Un pari pour simplifier le calendrier électoral
L’enjeu principal de ce couplage électoral est de réduire les dépenses logistiques et financières tout en optimisant l’organisation institutionnelle, comme l’atteste la volonté présidentielle. Les élections locales, initialement prévues avant l’échéance des mandats en janvier 2027, pourraient ainsi être fusionnées avec les législatives. Cette stratégie vise à éviter une succession de mobilisations électorales et à alléger le fardeau budgétaire de l’État.
Il est important de noter que l’avis rendu par le Conseil constitutionnel n’aura pas de valeur contraignante pour le président. Cependant, un feu vert de cette instance ouvrirait la voie à une dissolution de l’Assemblée nationale et à l’organisation d’un double scrutin unique en 2027.
Une majorité perdue et des tensions accrues
Le chef de l’État a perdu son soutien parlementaire le 22 mai 2026, conséquence directe de sa rupture avec le parti Pastef, dirigé par Ousmane Sonko. Ce dernier, ancien Premier ministre, occupe désormais la présidence de l’Assemblée nationale et incarne une opposition de plus en plus structurée face à l’exécutif.
Cette scission a plongé le pays dans une crise institutionnelle. Le 29 juin, l’Assemblée nationale a adopté une réforme constitutionnelle visant à réduire les prérogatives présidentielles au profit du Parlement. Bassirou Diomaye Faye a contesté ce texte devant le Conseil constitutionnel, qui l’a invalidé. Cette décision a encore envenimé les relations entre l’exécutif et le législatif.
Un défi pour les forces politiques
Le couplage des scrutins représenterait un test majeur pour l’ensemble des formations politiques sénégalaises, en particulier pour la coalition « Diomaye Président », qui cherche à s’implanter durablement dans les collectivités locales. Le président a d’ailleurs annoncé la création prochaine de son propre parti pour s’affranchir de l’influence du Pastef.
Pour Ousmane Sonko et son parti, cette initiative offre une occasion de renforcer leur ancrage territorial tout en remettant en cause la légitimité parlementaire du président. Les enjeux sont donc à la fois électoraux et institutionnels.

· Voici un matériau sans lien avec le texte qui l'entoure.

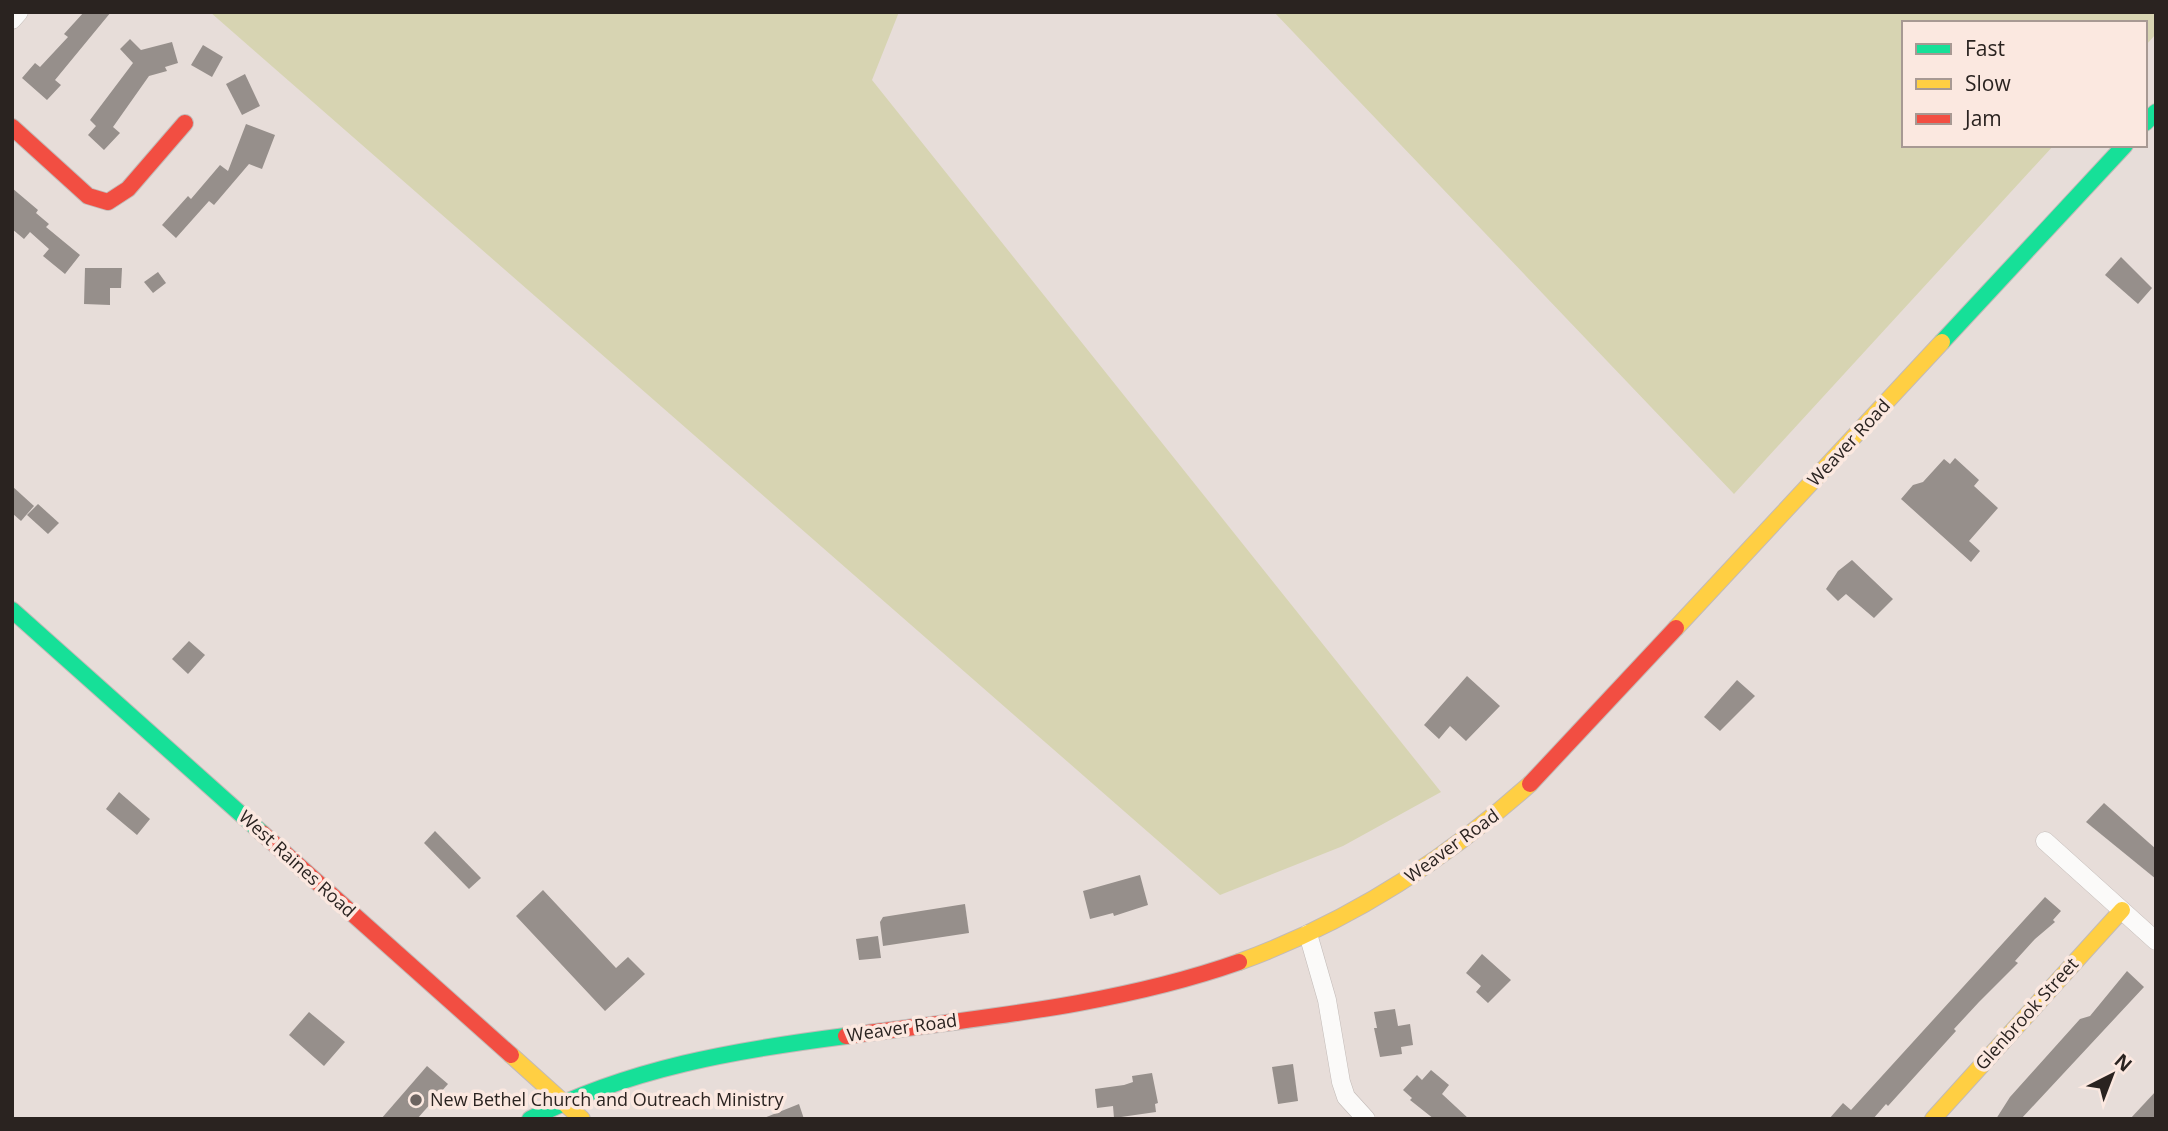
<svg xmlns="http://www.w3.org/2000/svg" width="2168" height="1131" font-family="'Open Sans',sans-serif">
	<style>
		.green { fill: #d7d4b2 }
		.building { fill: #968f8b }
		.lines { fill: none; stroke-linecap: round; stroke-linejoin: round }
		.street-casing { stroke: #c2bab7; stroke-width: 19 }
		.fast-casing { stroke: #c2bab7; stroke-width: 18 }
		.slow-casing { stroke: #c2bab7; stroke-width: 18 }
		.jam-casing { stroke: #c2bab7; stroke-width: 18 }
		.street { stroke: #fbfaf9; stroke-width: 18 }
		.fast { stroke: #16e098; stroke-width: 16 }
		.slow { stroke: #ffcf43; stroke-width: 16 }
		.jam { stroke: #f24e42; stroke-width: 16 }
		.poi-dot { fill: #6c6461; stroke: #fbe8e0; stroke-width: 2.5 }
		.labels { text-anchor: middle; stroke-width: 7; stroke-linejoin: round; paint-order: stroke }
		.street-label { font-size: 18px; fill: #2a2320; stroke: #fbe8e0 }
		.poi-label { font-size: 18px; fill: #2a2320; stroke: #fbe8e0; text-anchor: start }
	</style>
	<rect width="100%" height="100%" fill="#e7ddd9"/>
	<g class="green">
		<path d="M210,12H899L872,80L1441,792L1343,846L1220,895Z"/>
		<path d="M1274,12H2156V34L2145,46V23H1904V145H2054L1734,494Z"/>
	</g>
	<g class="building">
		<path d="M84,12H111L55,80L61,85L47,100L22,78L35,63L40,67L68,37L64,34Z"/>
		<path d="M130,39L141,50L172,42L178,63L165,67L167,71L149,76L113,127L120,133L104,150L88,135L96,126L90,120L133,63L120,49Z"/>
		<path d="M203,45L223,57L212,77L191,65Z"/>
		<path d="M245,74L260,106L242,115L226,84Z"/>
		<path d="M246,124L275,135L262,169L249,164L214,205L209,201L176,238L162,225L188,196L191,199L220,165L228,171Z"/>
		<path d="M12,188L38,210L36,213L49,224L46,227L80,255L65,274L43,256L49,249L30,232L24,239L12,229Z"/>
		<path d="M2121,257L2152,288L2138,304L2105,275Z"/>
		<path d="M85,268H122L121,288H110V305L84,304Z"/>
		<path d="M158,272L166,283L153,293L144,282Z"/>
		<path d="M1955,458L1979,480L1974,486L1998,508L1969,541L1980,551L1971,562L1901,499L1913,485L1923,482L1944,459L1950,464Z"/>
		<path d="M12,486L34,506L21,521L12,513Z"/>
		<path d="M38,504L59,523L48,534L27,515Z"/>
		<path d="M1852,560L1893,599L1874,618L1846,594L1838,601L1826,589L1838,571Z"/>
		<path d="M189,641L205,655L188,674L172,659Z"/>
		<path d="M1467,676L1500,706L1466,741L1450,726L1439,739L1424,725Z"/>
		<path d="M1737,680L1755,696L1720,731L1704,717Z"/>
		<path d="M119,792L150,819L137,835L106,809Z"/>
		<path d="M2104,803L2156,849V879L2086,822Z"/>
		<path d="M435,831L481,878L469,889L424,843Z"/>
		<path d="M1140,875L1148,905L1114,916L1113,913L1090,919L1083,891Z"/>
		<path d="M543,890L616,968L628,957L645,974L605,1011L516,916Z"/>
		<path d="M2045,897L2061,911L2053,920L2055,922L2035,939L2015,961L2018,963L1979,1002L1954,1029L1956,1031L1888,1106L1886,1104L1873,1119H1829L1843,1103L1851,1110Z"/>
		<path d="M965,904L969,933L883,946L880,922L883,917Z"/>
		<path d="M878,936L881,958L859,960L856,939Z"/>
		<path d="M1482,954L1511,980L1488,1003L1476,992L1481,986L1466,973Z"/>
		<path d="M2127,971L2144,987L2021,1119H1996L2010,1097L2080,1019L2090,1016Z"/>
		<path d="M1395,1009L1398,1026L1410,1024L1413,1045L1401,1047L1402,1054L1380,1057L1374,1028H1377L1374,1012Z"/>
		<path d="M309,1012L345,1042L324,1066L289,1035Z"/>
		<path d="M1293,1064L1298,1101L1278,1104L1272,1067Z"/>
		<path d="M427,1066L448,1084L417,1119H381Z"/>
		<path d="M1431,1070L1449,1085L1442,1094L1469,1119H1434L1410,1100L1412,1098L1403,1090L1417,1075L1422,1080Z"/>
		<path d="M1152,1073L1158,1103L1155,1104L1156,1112L1114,1118L1113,1106L1097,1108L1095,1089L1124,1085L1133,1082L1132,1076Z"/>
		<path d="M2156,1091V1119H2130Z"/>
		<path d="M799,1104L804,1119H764V1118Z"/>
	</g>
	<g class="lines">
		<defs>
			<g id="street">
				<path d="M12,20L19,12"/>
				<path d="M2045,841L2156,941"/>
				<path d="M1308,934L1327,1000L1341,1082L1346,1097L1366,1119"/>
			</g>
			<g id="fast">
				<path d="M2145,123L2156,112"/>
				<path d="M1942,342L2125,145"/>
				<path d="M12,610L262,833"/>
				<path d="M530,1119C629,1068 736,1050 846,1036"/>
			</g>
			<g id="slow">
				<path d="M1676,628L1942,342"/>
				<path d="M1239,962C1347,923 1445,860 1530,784"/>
				<path d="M511,1055L582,1119"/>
				<path d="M1933,1119L2122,910"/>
			</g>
			<g id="jam">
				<path d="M12,127L88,196L108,202L128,189L185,123"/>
				<path d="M1530,784L1676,628"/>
				<path d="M262,833L511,1055"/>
				<path d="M846,1036C977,1018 1114,1006 1239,962"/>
			</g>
		</defs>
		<use href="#street" class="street-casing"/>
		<use href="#fast" class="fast-casing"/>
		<use href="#slow" class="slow-casing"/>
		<use href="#jam" class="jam-casing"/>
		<use href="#street" class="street"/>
		<use href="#fast" class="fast"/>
		<use href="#slow" class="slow"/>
		<use href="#jam" class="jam"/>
	</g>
	<circle class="poi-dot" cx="416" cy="1100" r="7"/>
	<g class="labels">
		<g class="street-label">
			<text transform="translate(1849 443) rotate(-47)" y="6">Weaver Road</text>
			<text transform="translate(1452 846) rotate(-36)" y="6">Weaver Road</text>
			<text transform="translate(297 864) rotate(42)" y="6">West Raines Road</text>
			<text transform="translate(2027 1014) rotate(-48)" y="6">Glenbrook Street</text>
			<text transform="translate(902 1028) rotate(-8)" y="6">Weaver Road</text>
		</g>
		<g class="poi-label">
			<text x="430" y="1106">New Bethel Church and Outreach Ministry</text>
		</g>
	</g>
	<rect width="2168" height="1131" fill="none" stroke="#2a2320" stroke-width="28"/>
	<rect x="1902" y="21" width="245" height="126" fill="#fbe8e0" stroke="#a79993" stroke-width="2"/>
	<rect x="1916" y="44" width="35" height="10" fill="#16e098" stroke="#a79993" stroke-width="2"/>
	<text x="1965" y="56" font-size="21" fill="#2a2320">Fast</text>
	<rect x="1916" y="79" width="35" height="10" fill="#ffcf43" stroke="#a79993" stroke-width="2"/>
	<text x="1965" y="91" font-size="21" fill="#2a2320">Slow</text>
	<rect x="1916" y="114" width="35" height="10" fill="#f24e42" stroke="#a79993" stroke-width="2"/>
	<text x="1965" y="126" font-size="21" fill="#2a2320">Jam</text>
	<g transform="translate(2112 1075) rotate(42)" stroke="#fbe8e0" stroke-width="5" paint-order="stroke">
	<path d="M0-5L12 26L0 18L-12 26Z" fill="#2a2320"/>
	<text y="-10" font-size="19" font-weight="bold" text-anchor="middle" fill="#2a2320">N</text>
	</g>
</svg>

Un pays à l’épreuve de sa démocratie
Longtemps perçu comme l’une des démocraties les plus stables d’Afrique de l’Ouest, le Sénégal traverse une phase de recomposition politique sans précédent. Élu en mars 2024, Bassirou Diomaye Faye a incarné une rupture générationnelle et un renouveau politique. Pourtant, la rupture avec Sonko, architecte de sa victoire, a fragilisé son assise parlementaire et compliqué la gouvernance.
Les tensions actuelles rappellent les débats constitutionnels qui ont marqué la présidence de Macky Sall. Bien que le Sénégal reste un partenaire stratégique pour la région, les observateurs suivent avec attention l’évolution de ses institutions démocratiques.
Prochaines étapes décisives
Le Conseil constitutionnel devrait publier son avis dans les prochaines semaines. Si la dissolution de l’Assemblée nationale intervient comme prévu fin novembre, le double scrutin pourrait se tenir au début de l’année 2027, redessinant ainsi les équilibres de pouvoir au Sénégal.